The overriding concern in the two scenarios mentioned, creditor-debtor and spouses, is moral hazard – where insurable interest has ceased, should a creditor be allowed to make a profit and should an individual be allowed to benefit monetarily from the death of a former spouse?
On the one hand, there is the argument that life insurance is not indemnity insurance and that the value of a human life or the benefit derived from human relationships cannot be quantified or limited, but what if creditor-debtor insurances, despite being effected on the life of a debtor, worked on an indemnity basis? After all, the purpose of the insurance on the debtor’s life is to ensure that the creditor is not left with an unpaid debt in case the debtor dies before settling the debt. Further, in this scenario, the amount of insurable interest is quantifiable and capable of being proven to a tee.
To take it a step further, one could also argue radically that life insurance should, perhaps, be contracts of indemnity. It is conceded that there cannot be a limit on the value of the insurable interest one places on their spouse, but when the insurable interest ceases to exist, when the policy owner is deemed to not suffer prejudice, emotional, monetary or otherwise, upon the death of that former spouse, it could be argued that the policy owner should not stand to benefit from said death.
Any concerns of premiums paid continuously since the inception of the policy with an expectation to receive the sum insured upon occurrence of insured event can be addressed by making it compulsory for policy owners to notify insurers of a divorce or other change in insurable interest. Alternatively, insurers could automatically be notified by the relevant authorities upon finalisation of the divorce, then premiums would no longer be collected and the policy should terminate immediately due to lack of insurable interest.

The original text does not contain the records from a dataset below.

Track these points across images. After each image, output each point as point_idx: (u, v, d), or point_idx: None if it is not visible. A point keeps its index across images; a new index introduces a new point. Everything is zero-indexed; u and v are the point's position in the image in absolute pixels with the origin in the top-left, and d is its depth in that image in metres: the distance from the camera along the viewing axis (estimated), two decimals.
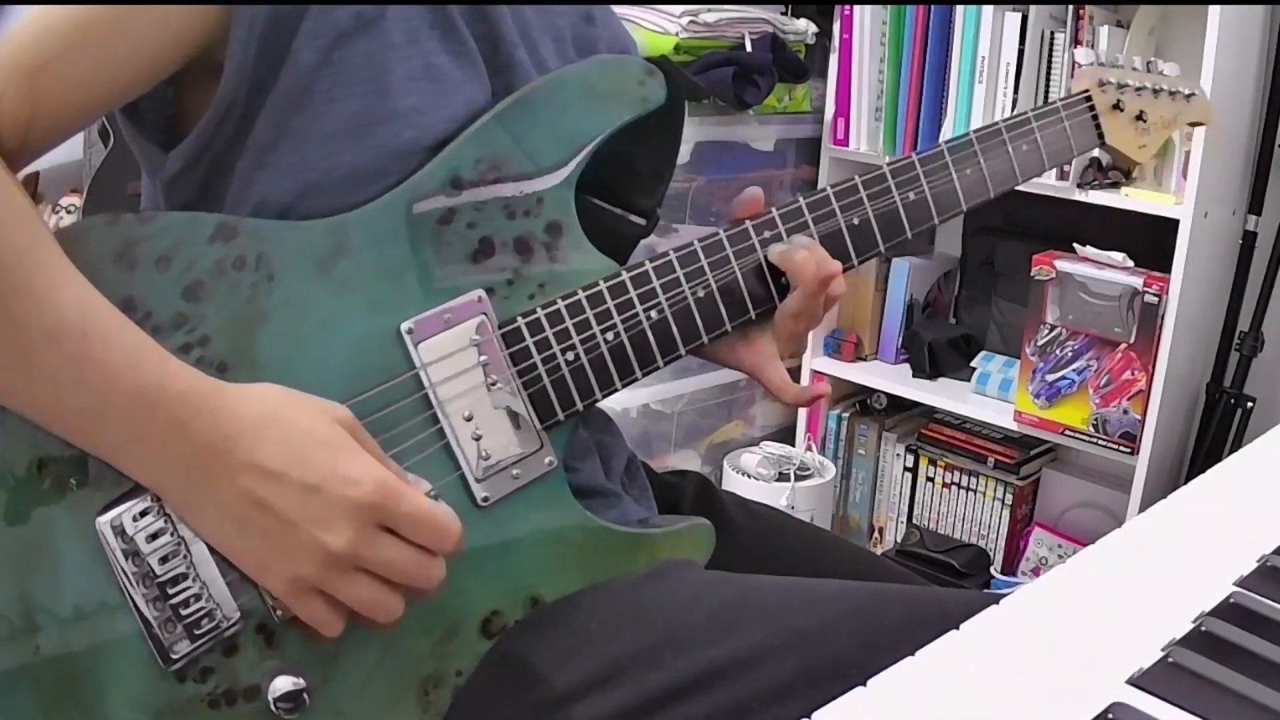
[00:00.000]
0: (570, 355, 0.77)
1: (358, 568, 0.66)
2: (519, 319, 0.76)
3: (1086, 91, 0.99)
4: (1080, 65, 1.02)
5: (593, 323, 0.78)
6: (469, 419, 0.75)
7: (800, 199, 0.85)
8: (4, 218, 0.63)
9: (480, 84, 0.78)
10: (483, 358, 0.75)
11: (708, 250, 0.82)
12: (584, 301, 0.78)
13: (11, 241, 0.63)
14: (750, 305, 0.83)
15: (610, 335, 0.79)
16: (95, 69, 0.69)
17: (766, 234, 0.84)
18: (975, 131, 0.91)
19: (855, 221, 0.86)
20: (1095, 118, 0.99)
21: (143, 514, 0.66)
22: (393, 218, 0.74)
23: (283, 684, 0.68)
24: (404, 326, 0.73)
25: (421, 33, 0.76)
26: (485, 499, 0.75)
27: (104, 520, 0.66)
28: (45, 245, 0.64)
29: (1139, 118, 1.03)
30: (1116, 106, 1.00)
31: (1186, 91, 1.07)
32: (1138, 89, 1.02)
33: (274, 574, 0.66)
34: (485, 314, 0.76)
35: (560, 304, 0.77)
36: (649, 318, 0.80)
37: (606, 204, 0.85)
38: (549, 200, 0.78)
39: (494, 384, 0.76)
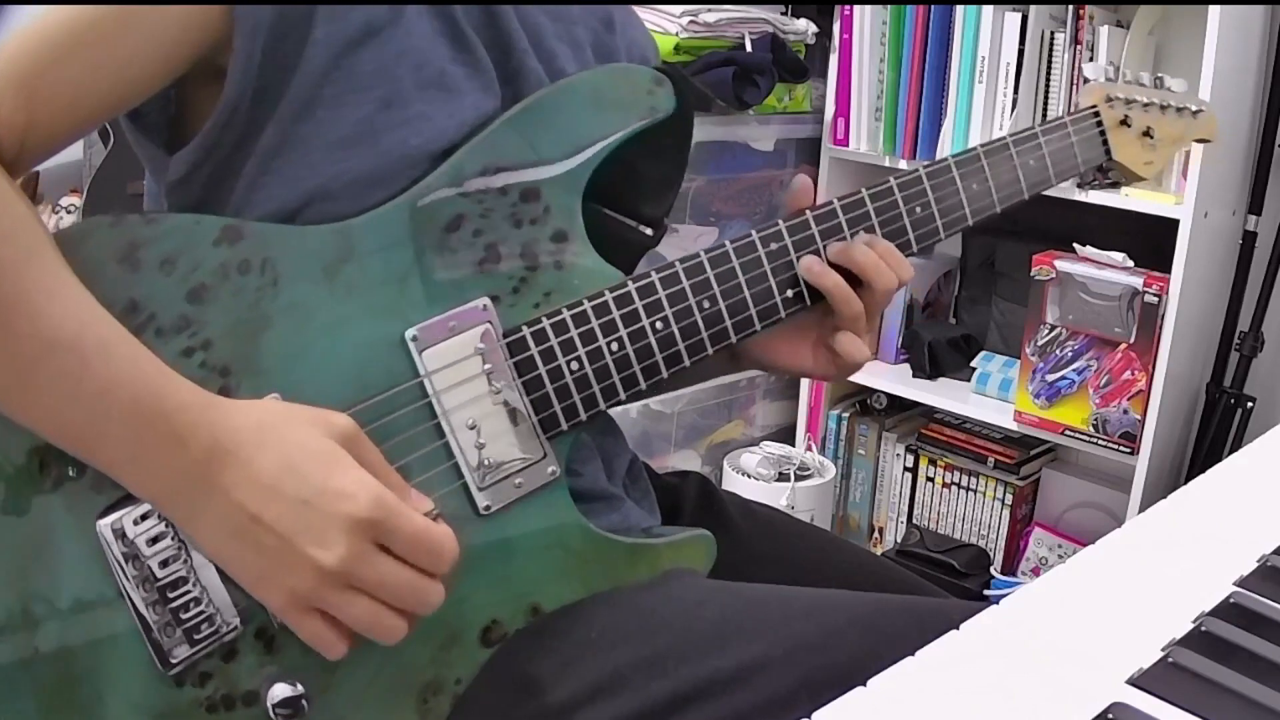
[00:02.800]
0: (575, 365, 0.77)
1: (353, 587, 0.65)
2: (524, 328, 0.76)
3: (1094, 107, 0.99)
4: (1088, 79, 1.02)
5: (598, 333, 0.78)
6: (472, 427, 0.74)
7: (808, 212, 0.84)
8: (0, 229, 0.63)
9: (490, 92, 0.78)
10: (487, 366, 0.75)
11: (714, 262, 0.81)
12: (589, 311, 0.77)
13: (7, 254, 0.62)
14: (757, 319, 0.83)
15: (615, 346, 0.78)
16: (92, 77, 0.69)
17: (773, 246, 0.83)
18: (983, 145, 0.91)
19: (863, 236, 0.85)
20: (1103, 133, 0.99)
21: (144, 517, 0.66)
22: (398, 224, 0.74)
23: (281, 690, 0.68)
24: (408, 334, 0.73)
25: (431, 41, 0.76)
26: (487, 507, 0.75)
27: (104, 523, 0.66)
28: (43, 256, 0.64)
29: (1146, 134, 1.02)
30: (1124, 122, 1.00)
31: (1194, 108, 1.07)
32: (1145, 105, 1.02)
33: (271, 590, 0.65)
34: (490, 322, 0.75)
35: (566, 313, 0.77)
36: (654, 329, 0.79)
37: (613, 212, 0.84)
38: (556, 208, 0.78)
39: (498, 392, 0.75)
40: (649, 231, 0.87)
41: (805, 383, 2.40)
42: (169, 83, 0.73)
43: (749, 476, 2.26)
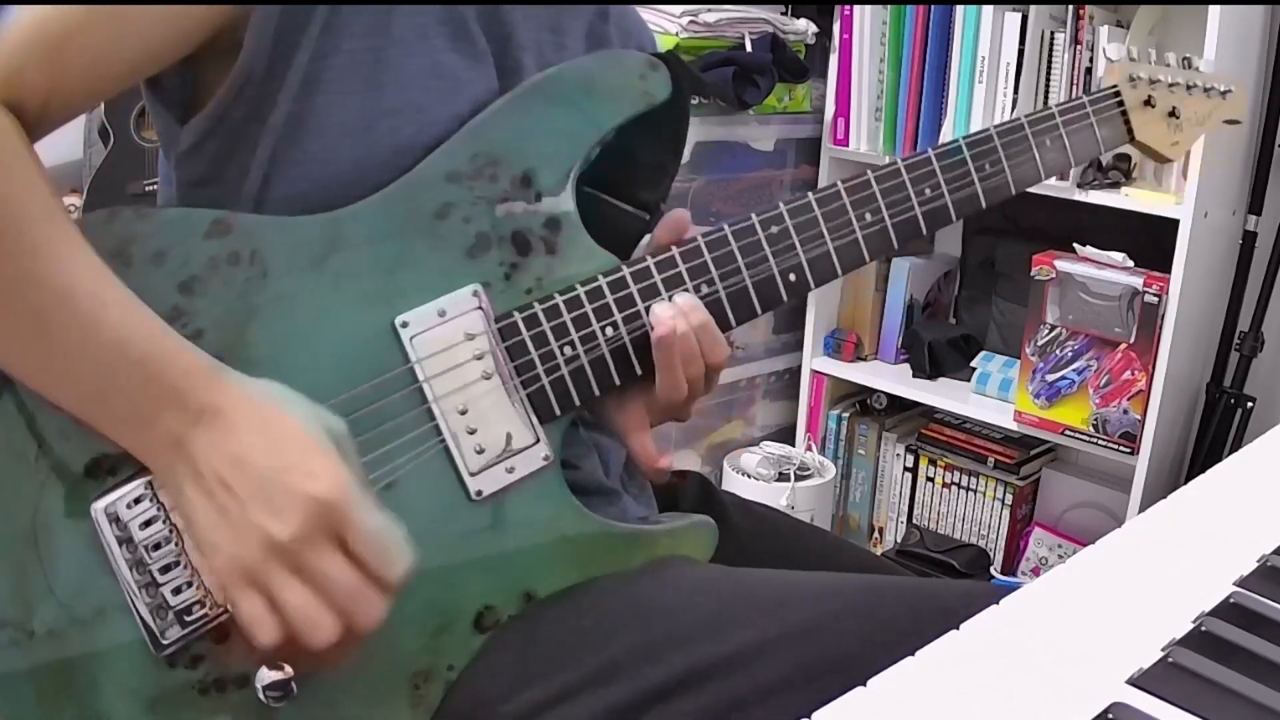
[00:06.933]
0: (569, 351, 0.77)
1: (296, 570, 0.64)
2: (515, 314, 0.76)
3: (1115, 87, 0.96)
4: (1111, 59, 0.98)
5: (592, 319, 0.77)
6: (463, 413, 0.75)
7: (810, 195, 0.82)
8: (24, 187, 0.65)
9: (489, 84, 0.78)
10: (478, 352, 0.75)
11: (711, 246, 0.80)
12: (583, 297, 0.77)
13: (32, 208, 0.65)
14: (758, 304, 0.81)
15: (609, 331, 0.78)
16: (115, 43, 0.70)
17: (774, 229, 0.81)
18: (996, 127, 0.88)
19: (868, 219, 0.83)
20: (1124, 114, 0.96)
21: (136, 501, 0.67)
22: (387, 212, 0.74)
23: (269, 673, 0.69)
24: (398, 320, 0.73)
25: (430, 30, 0.76)
26: (479, 493, 0.75)
27: (99, 506, 0.67)
28: (62, 216, 0.66)
29: (1171, 114, 0.99)
30: (1147, 103, 0.97)
31: (1222, 88, 1.03)
32: (1171, 85, 0.98)
33: (219, 554, 0.65)
34: (481, 308, 0.75)
35: (559, 299, 0.77)
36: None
37: (609, 197, 0.84)
38: (548, 195, 0.77)
39: (489, 379, 0.75)
40: (645, 216, 0.87)
41: (805, 383, 2.40)
42: (189, 52, 0.74)
43: (749, 476, 2.26)
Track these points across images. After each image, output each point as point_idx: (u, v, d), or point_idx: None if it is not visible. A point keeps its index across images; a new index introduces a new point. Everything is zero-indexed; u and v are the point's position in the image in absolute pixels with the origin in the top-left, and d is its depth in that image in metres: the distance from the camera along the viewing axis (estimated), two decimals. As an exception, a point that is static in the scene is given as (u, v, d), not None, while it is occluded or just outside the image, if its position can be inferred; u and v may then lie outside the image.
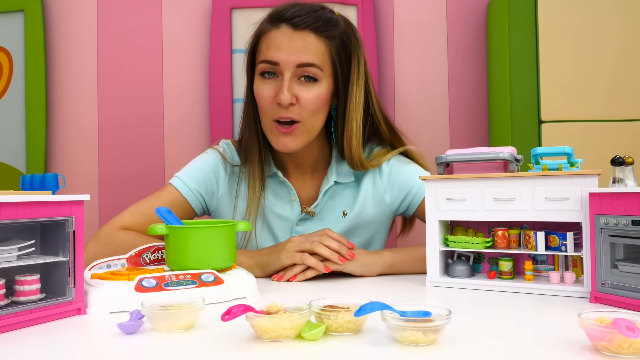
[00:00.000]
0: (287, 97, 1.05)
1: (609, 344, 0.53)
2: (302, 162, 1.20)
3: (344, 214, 1.19)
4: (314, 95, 1.08)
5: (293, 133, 1.09)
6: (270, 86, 1.09)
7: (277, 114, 1.08)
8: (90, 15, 1.92)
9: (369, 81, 1.16)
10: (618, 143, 1.49)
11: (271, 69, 1.08)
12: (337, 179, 1.18)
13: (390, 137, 1.22)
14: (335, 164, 1.20)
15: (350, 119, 1.12)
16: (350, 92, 1.12)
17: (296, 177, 1.21)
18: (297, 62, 1.06)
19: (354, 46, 1.13)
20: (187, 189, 1.17)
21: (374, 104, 1.17)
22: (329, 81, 1.11)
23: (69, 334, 0.65)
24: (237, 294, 0.83)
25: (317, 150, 1.20)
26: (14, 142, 1.88)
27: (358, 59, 1.13)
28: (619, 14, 1.50)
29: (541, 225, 0.90)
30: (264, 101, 1.09)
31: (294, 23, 1.07)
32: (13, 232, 0.71)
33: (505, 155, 0.89)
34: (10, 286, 0.69)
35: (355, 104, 1.12)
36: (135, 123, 1.91)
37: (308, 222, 1.19)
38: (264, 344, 0.59)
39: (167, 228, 0.85)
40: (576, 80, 1.51)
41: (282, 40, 1.07)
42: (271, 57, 1.07)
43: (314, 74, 1.07)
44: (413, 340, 0.57)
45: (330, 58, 1.10)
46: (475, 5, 1.84)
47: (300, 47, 1.06)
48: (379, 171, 1.19)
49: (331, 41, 1.09)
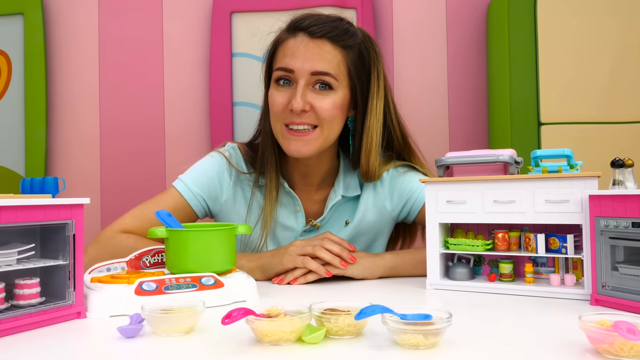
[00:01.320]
0: (299, 104, 1.05)
1: (610, 347, 0.53)
2: (311, 173, 1.19)
3: (346, 223, 1.19)
4: (329, 103, 1.07)
5: (309, 137, 1.08)
6: (285, 93, 1.08)
7: (289, 119, 1.08)
8: (91, 19, 1.92)
9: (389, 95, 1.16)
10: (617, 145, 1.49)
11: (286, 76, 1.08)
12: (344, 193, 1.17)
13: (405, 152, 1.21)
14: (343, 177, 1.19)
15: (370, 132, 1.12)
16: (370, 105, 1.12)
17: (301, 188, 1.20)
18: (311, 69, 1.05)
19: (373, 59, 1.12)
20: (190, 194, 1.16)
21: (392, 118, 1.16)
22: (345, 91, 1.10)
23: (69, 338, 0.65)
24: (237, 297, 0.83)
25: (327, 162, 1.19)
26: (13, 145, 1.88)
27: (378, 71, 1.13)
28: (617, 17, 1.51)
29: (541, 228, 0.90)
30: (277, 107, 1.09)
31: (311, 31, 1.07)
32: (13, 236, 0.71)
33: (505, 157, 0.89)
34: (10, 290, 0.68)
35: (376, 117, 1.12)
36: (136, 126, 1.91)
37: (312, 234, 1.18)
38: (265, 347, 0.59)
39: (167, 231, 0.85)
40: (575, 82, 1.51)
41: (298, 48, 1.07)
42: (286, 64, 1.07)
43: (328, 82, 1.07)
44: (414, 343, 0.57)
45: (347, 68, 1.09)
46: (475, 8, 1.84)
47: (316, 55, 1.06)
48: (380, 179, 1.19)
49: (348, 51, 1.09)
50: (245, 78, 1.86)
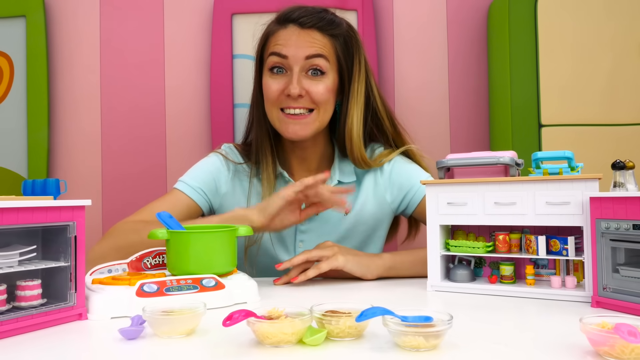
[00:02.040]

Certain insurers are not perturbed by this lack of requirement of insurable interest at the time of payout; having calculated and accepted the risk of insuring the life assured, insurers are generally ready to make that payout and their priority would be to do so correctly in accordance with the law. On the flipside, there are creditors, mostly institutional and for accounting reasons perhaps, that do not accept the surplus moneys payable under policies where debts have been settled, even when the insurer insists on paying. Therefore, it would be worthwhile for a change to legislation insofar as when insurable interest is required is concerned if it will mean a leaner, more efficient system of insurance. If nothing else, an ex-spouse bent on a quick kill for profit may rethink his or her strategy if there is nothing to be got from murder most foul.